Earlier on Wednesday, pro-Russian Crimean authorities took over Ukraine’s naval headquarters in Sevastopol, detained the facility’s commander and reportedly blocked Ukraine’s interim defense minister from traveling to the peninsula.
The Russian-speaking troops wore helmets, flak jackets and uniforms with no identifying insignia. By afternoon, they were in full control of the naval headquarters. It was not immediately clear how many, if any, Ukrainian servicemen remained on the base.
There was no violence during the takeover by the men, who were apparently from so-called self-defense units that support Crimea's transition from Ukrainian to Russian control. Ukraine's defense ministry said the group was led by pro-Russian militiamen and Cossacks.

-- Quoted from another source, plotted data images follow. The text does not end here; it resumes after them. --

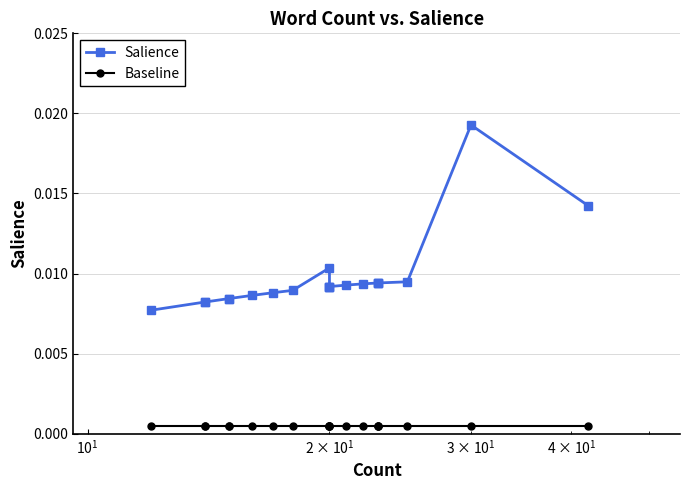

True or false: Baseline and Salience cross at least once.

False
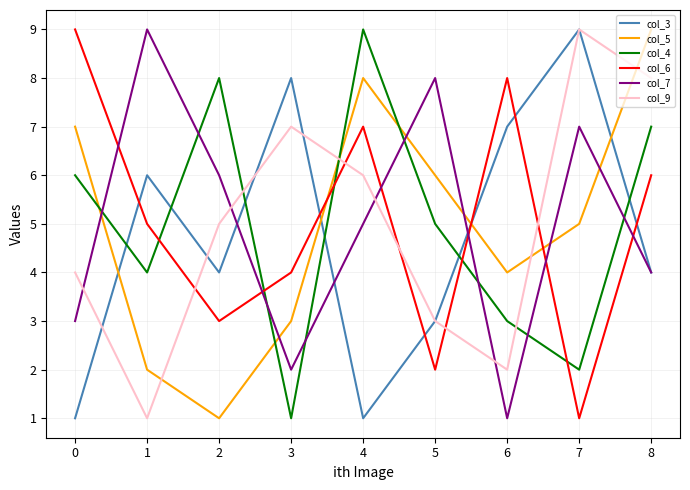

List the labels in order of col_4 value, smallest first.

3, 7, 6, 1, 5, 0, 8, 2, 4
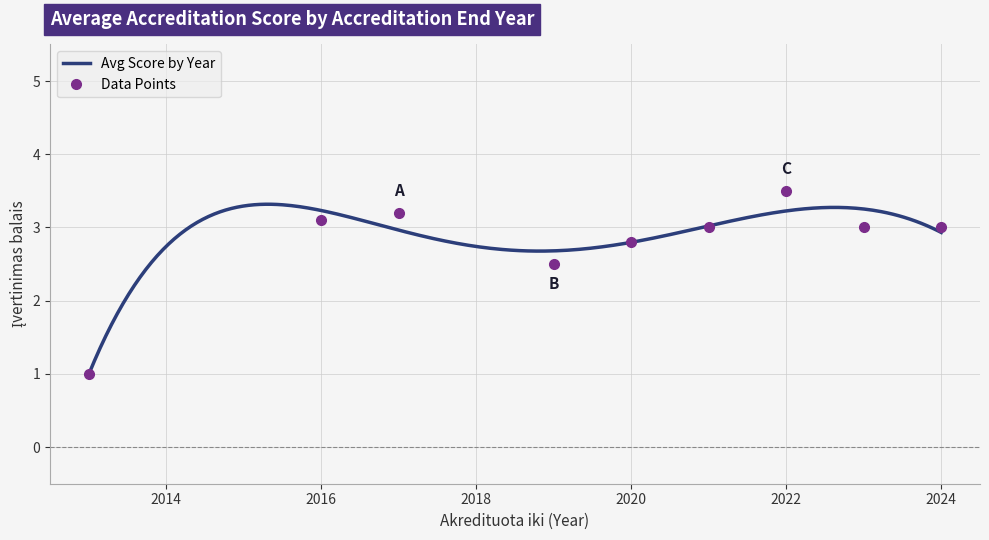

What is the highest value of the Avg Score by Year series?

3.3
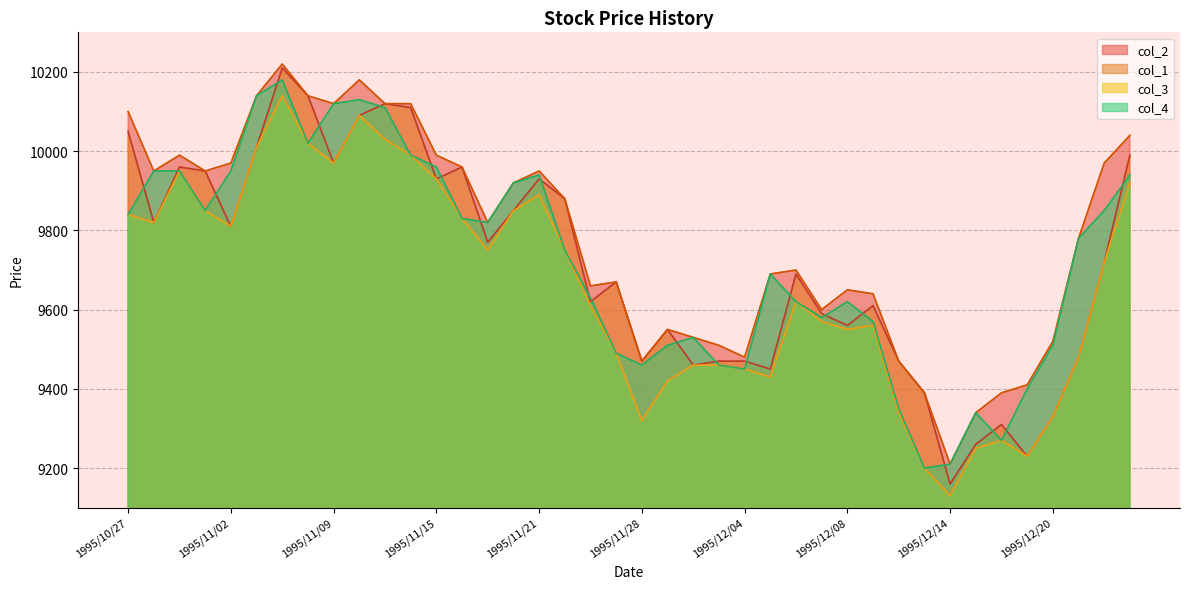

True or false: col_2 and col_1 cross at least once.

False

The takeover comes a day after Russian President Vladimir Putin formally welcomed Crimea into the Russian Federation – a move Western countries lambasted as a violation of Ukraine’s territorial integrity. Under occupation by Russian troops since last month, Crimea’s majority ethnic Russian residents overwhelmingly voted in a referendum Sunday to rejoin Russia.
The strategically located Black Sea peninsula of Crimea was once part of Russia but has been part of Ukraine since 1954, though it had been granted substantial autonomy under the 1992 Ukrainian constitution. The pro-European, interim rulers in Kiev – who came to power last month after massive protests toppled Russian-allied President Viktor Yanukovich – have refused to accept the split, saying that it violated international law.

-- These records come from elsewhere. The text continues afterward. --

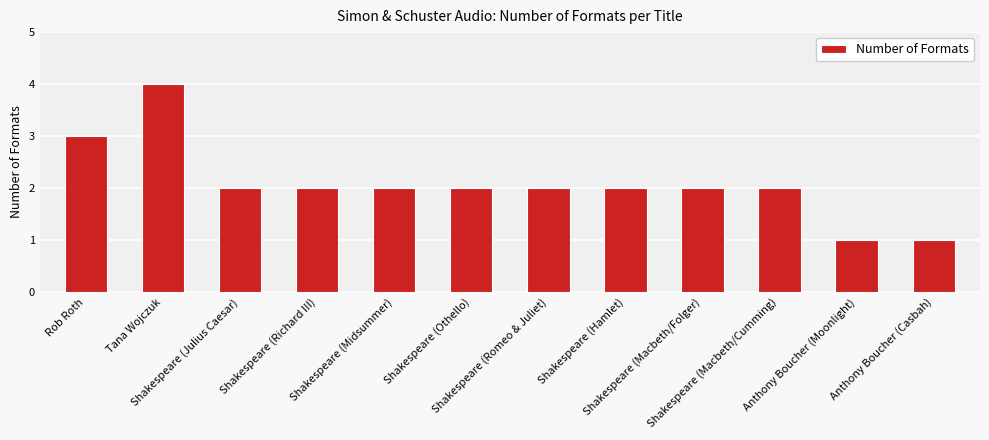

What is the sum of all values?

25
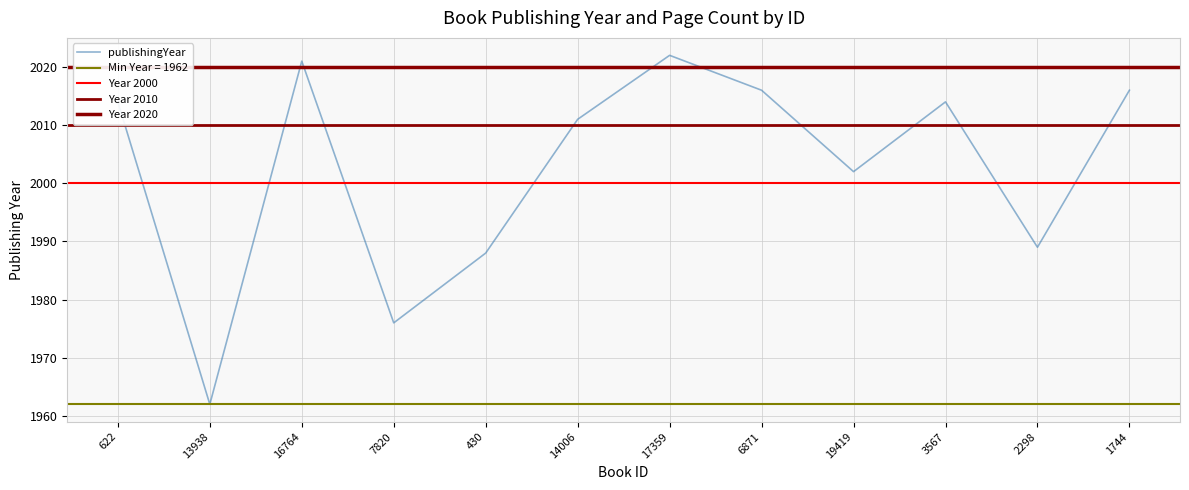

What is the label of the 5th point from the right?

6871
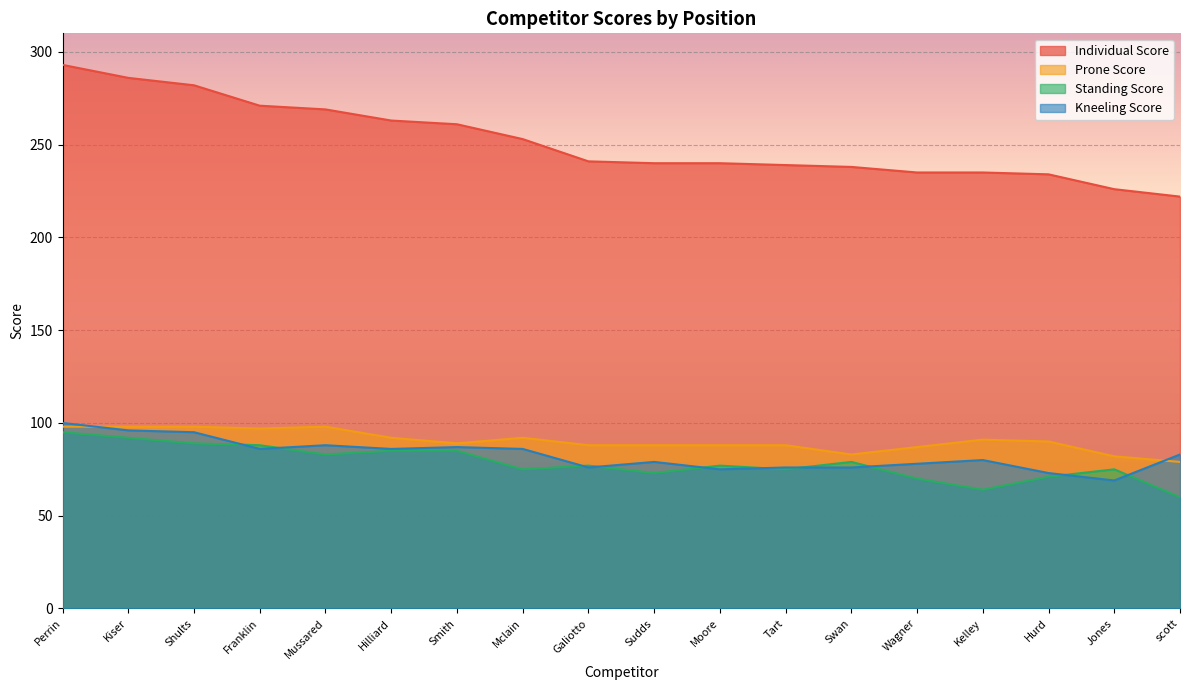

Which category has the lowest value in the Prone Score series?

scott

Following the death of a Ukrainian serviceman on Tuesday, authorities in Kiev issued an order authorizing Ukrainian forces in Crimea to shoot if necessary for self-defense.

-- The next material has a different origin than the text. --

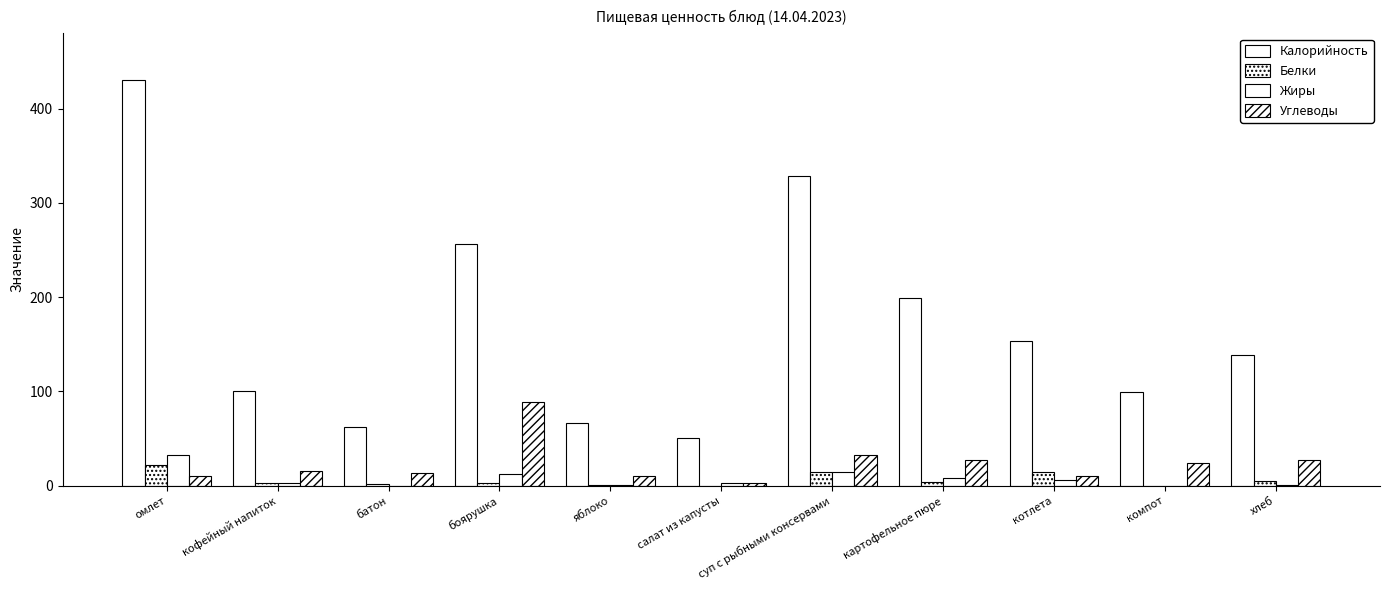

What position from the left is котлета?

9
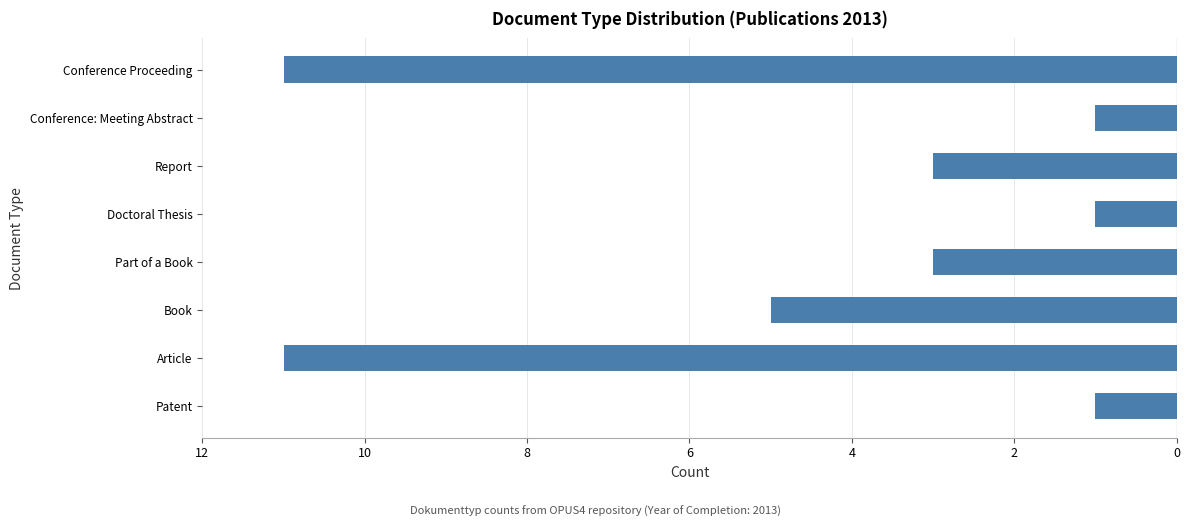

Are the bars horizontal?

Yes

The men who took over the base on Wednesday told Al Jazeera that they had decided to make their move in response to the self-defense order.
Hoping to avoid a confrontation, Ukrainian forces had stowed their guns elsewhere in the base when the men walked in. Many of the pro-Russian troops reportedly did not have bullets in their guns.
At a cabinet meeting in Kiev on Wednesday, acting Ukraine Prime Minister Arseniy Yatsenyuk asked First Vice Prime Minister Vitaliy Yarema and Defense Minister Ihor Tenyukh to fly to Crimea immediately to de-escalate the crisis there, and to try to prevent the conflict from turning into a military one. The officials immediately left for the airport.
Crimean Prime Minister Sergei Aksyonov responded on Wednesday by saying the officials would not be allowed to enter the region, Russian news agency Interfax reported.
"They are not wanted in Crimea. Nobody will let them into Crimea — they will be sent back," Interfax quoted Aksyonov as saying.
Interfax later cited Ukrainian Welfare Minister Lyudmila Denisova as saying the officials had been denied entry to Crimea. She said an emergency session of the National Security and Defense Council will be held in response.
The Crimean authorities do not recognize the government in Ukraine, while the parliament in Kiev does not accept Crimea's referendum to join Russia as legal.
Also on Wednesday, United Nations Secretary-General Ban Ki-moon announced in a statement that he would travel to Russia and Ukraine this week to “encourage all parties to resolve the current crisis peacefully.”
Ban will meet with Putin and Russian Foreign Minister Sergei Lavrov in Moscow on Thursday before traveling to Kiev for talks with Ukraine’s interim leaders.